Following a criminal proceeding in France against Landsbanki Luxembourg November 24 2011 for fraud by the Parisian Justice Van Ruymbeke and without the liquidator accepting the merits of the claims, she offered the borrowers an extremely favourable settlement whereby the borrowers will only reimburse that part of the loans which they received for their personal use, excluding funds used for investments. A considerable number of debtors have now accepted the settlement and the repayment is now being finalised. However, a small number of borrowers are trying with all means to escape their obligations. These are the same people who sent out a press releases on May 7 2012.”*

Apparently, Biever takes such an extreme interest in the case that this civil servant can, the day after the Action Group’s press release (and on the same day it appeared in the Luxembourg media) answer with authority and full certainty. The Prosecutor’s statements raise some questions. How can the State Prosecutor say this is an “extremely favourable settlement”? What makes it favourable? According to my information, it’s indeed not the case that most have paid.
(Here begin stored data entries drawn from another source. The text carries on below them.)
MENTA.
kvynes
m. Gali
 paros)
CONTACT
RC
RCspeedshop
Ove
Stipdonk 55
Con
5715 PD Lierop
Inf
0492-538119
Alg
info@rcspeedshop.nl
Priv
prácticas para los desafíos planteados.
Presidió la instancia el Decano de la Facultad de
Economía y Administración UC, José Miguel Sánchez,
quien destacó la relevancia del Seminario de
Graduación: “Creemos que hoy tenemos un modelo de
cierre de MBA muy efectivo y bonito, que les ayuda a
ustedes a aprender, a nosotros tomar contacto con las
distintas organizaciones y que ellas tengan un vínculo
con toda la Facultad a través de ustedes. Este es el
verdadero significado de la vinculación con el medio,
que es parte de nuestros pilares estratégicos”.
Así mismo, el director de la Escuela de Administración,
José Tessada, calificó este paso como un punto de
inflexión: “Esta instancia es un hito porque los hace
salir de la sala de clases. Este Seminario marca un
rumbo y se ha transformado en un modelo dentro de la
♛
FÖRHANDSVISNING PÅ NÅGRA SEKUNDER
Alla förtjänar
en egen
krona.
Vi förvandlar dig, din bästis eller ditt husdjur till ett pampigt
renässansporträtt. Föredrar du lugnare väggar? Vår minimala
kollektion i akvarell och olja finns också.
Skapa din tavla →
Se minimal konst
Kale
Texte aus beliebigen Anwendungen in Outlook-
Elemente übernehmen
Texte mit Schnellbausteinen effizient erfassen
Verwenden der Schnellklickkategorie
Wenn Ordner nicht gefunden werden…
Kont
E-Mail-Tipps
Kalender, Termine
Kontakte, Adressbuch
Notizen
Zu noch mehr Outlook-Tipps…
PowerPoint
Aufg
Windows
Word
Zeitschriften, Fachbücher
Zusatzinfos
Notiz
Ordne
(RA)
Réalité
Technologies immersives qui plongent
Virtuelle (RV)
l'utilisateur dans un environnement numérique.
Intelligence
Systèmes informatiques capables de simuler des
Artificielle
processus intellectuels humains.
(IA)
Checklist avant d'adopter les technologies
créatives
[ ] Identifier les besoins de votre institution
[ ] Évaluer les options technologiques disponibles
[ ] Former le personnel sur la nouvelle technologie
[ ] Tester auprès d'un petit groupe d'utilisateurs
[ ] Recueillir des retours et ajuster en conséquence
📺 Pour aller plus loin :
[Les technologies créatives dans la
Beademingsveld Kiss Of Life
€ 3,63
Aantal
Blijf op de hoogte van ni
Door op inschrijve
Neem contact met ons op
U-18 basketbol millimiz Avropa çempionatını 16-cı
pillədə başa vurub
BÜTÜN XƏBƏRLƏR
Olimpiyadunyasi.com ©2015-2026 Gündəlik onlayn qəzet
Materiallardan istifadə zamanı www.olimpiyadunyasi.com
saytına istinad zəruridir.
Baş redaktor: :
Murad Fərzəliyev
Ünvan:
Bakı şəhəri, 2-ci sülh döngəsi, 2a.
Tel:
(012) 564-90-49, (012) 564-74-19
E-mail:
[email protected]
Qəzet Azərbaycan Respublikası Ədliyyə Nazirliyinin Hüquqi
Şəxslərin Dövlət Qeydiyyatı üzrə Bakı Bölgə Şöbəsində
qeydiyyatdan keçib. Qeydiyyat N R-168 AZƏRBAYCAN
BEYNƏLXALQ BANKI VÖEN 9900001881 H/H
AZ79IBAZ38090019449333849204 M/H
How does the Prosecutor know how many have accepted the administrator’s offer? Where did the Prosecutor get that information? If that information came from the administrator, did the Prosecutor verify the numbers?

Since the high office of the Luxembourg State Prosecutor takes such an interest in this case there is perhaps hope that Biever’s curiosity is now sufficiently aroused for him to take a further look at what really happened in Landsbanki Luxembourg in terms of unsound business practice and improper use of funds. I can’t think of any European country where a State Prosecutor would wade into a case of this kind to make a comment. If his comment is made to come to the rescue of the administrator, the functioning of the Luxembourg justice system is light years from the justice system in its neighbouring countries.

Luxembourg makes a good living by being a financial centre. No doubt, its authorities want to emphasis, just like Mme Hamilius does in her interview, that in the little country investment is safe. International creditors should rest assured that no matter what, they will get their money back. This credo seems so important that the State Prosecutor sees it as his role to back up a bank administrator under pressure.

There is indeed a lot to defend in Luxembourg. Monday night (May 14) the BBC programme, Panorama, will “reveal how major UK-based firms cut secret tax deals with authorities in Luxembourg to avoid paying corporation tax in Britain.”  – Possibly another worthy case for the Luxembourg State Prosecutor.

*Suite à l’introduction d’une procédure pénale en France contre Landsbanki Luxembourg et à sa mise en examen le 24 novembre 2011 pour escroquerie par le juge d’instruction parisien Van Ruymbeke, le liquidateur sans pour autant reconnaître le bien fondé des poursuites, a proposé aux emprunteurs des transactions extrêmement favorables aux termes desquelles ceux-ci ne remboursent plus que le capital à eux remis pour leur usage personnel, à l’exclusion des fonds destinés aux investissements. Bon nombre de débiteurs ont d’ailleurs déjà accepté cette proposition et les transactions sont en cours de formalisation. Toutefois un nombre infime d’emprunteurs s’oppose à tout remboursement des fonds reçus et essaye de se soustraire à ses obligations par tous moyens. Ce sont ces mêmes personnes qui sont à l’origine du communiqué de presse du 7 mai 2012.”